Today’s consumers are an increasingly health-conscious bunch, demanding organic and natural foods that have been locally sourced from nearby farms and orchards, but they have not let up on their demand for bacon.
Bacon has long been a breakfast fixture in households and pancake restaurants, but in recent years it has appeared at all times of day and everywhere from grocery stores to fast food establishments to exclusive restaurants.
Though there has been some concern that the rising cost of bacon may have a negative effect on the consumer demand for this crispy food item, American eating habits have weathered the storm. The popularity of bacon continues despite rising costs. Last year, 44 percent of Americans reported that they ate bacon within the past two weeks in a poll conducted by NPD Group and cited in Bloomberg.
Since bacon is now a staple food, and an ingredient that many consumers have grown to expect and continue to demand, the entire food service industry— from wholesale and retail sales to restaurants and hotels to manufacturers— must consider the best ways to incorporate bacon into its product line-up.
Going Beyond Bacon and Eggs
Bacon is no longer just a breakfast food, although it remains the most common breakfast meat served.
When eaten at home, it is most often a breakfast food served with eggs, though it is also a favorite sandwich filler, salad topper, and vegetable garnish. At restaurants, bacon has been incorporated into all kinds of recipes. Bacon ice cream, bacon muffins, bacon-wrapped chicken and shrimp, and bacon pizza are just a few of the more innovative culinary creations of recent years.
Adding Value to Plates
Consumers now perceive that the presence of bacon on a plate adds value to the dish, and the bacon craze has become trendy in upscale and gourmet restaurants. More than three-quarters of fine-dining restaurants include at least one menu item with bacon. Such restaurants may use artisanal varieties of bacon to prevent the trend from becoming old or hackneyed.
The National Pork Retail Board has reported that midscale independent restaurants have accounted for almost one-third of bacon use, but other food service establishments are also capitalizing on customers’ demand for bacon.
Bacon Invades the Quick Service Restaurant and Fast Food Industry
These days, most fast food restaurants include bacon on their menus— served at breakfast, in burgers, and in sandwiches. Although bacon has also increased in price the perceived value it adds to a menu item is enough to justify a compensatory price increase.

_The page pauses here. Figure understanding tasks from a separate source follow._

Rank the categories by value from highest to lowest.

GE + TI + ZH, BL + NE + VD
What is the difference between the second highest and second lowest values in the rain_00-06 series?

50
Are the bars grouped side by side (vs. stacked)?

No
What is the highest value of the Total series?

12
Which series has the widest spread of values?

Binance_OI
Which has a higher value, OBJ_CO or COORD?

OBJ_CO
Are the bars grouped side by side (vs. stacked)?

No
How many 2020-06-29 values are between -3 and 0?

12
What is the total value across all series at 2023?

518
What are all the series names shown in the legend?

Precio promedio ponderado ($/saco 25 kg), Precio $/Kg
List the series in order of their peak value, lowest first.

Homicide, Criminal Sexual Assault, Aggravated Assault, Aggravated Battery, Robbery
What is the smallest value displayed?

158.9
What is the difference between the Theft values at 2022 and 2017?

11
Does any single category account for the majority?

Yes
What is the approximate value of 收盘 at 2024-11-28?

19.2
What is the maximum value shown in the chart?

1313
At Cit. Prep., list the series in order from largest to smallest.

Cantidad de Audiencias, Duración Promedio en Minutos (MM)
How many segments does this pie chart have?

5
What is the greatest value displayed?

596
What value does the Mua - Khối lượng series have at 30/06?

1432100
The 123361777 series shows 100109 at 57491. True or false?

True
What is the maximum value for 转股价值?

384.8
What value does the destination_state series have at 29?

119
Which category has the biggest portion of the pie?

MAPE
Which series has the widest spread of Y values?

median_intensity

The following examples demonstrate the widespread nature of bacon in fast food and casual dining restaurants—even in “healthier” menu items:
- Wendy’s and Burger King offers hamburgers with bacon.
- McDonald’s sells burgers, wraps and salads with bacon.
- Subway offers bacon as a topping.
- Panera includes bacon in some sandwiches.
Even Panda Express, a Chinese American fast food restaurant, has jumped onto the bacon bandwagon to satisfy consumer demand. Debuting an orange chicken with bacon entrée that it has described as a “twist on America’s favorite.”
Grocery Store Shelves
Bacon consumption continues to account for almost half of all breakfast meat consumption, and consumers have paid more than $2 billion annually for refrigerated bacon products. The craze is also evident outside the refrigerator section, with bacon-flavored popcorn, salt and crackers now available in mainstream supermarkets. Consumers continue to demonstrate their desire for bacon.
Bacon prices may be at or near all-time highs, but this fact has not dampened enthusiasm for the product. The food service industry would do well to meet consumer demand by offering bacon in all types of settings and in everything from traditional breakfast dishes to unexpected desserts.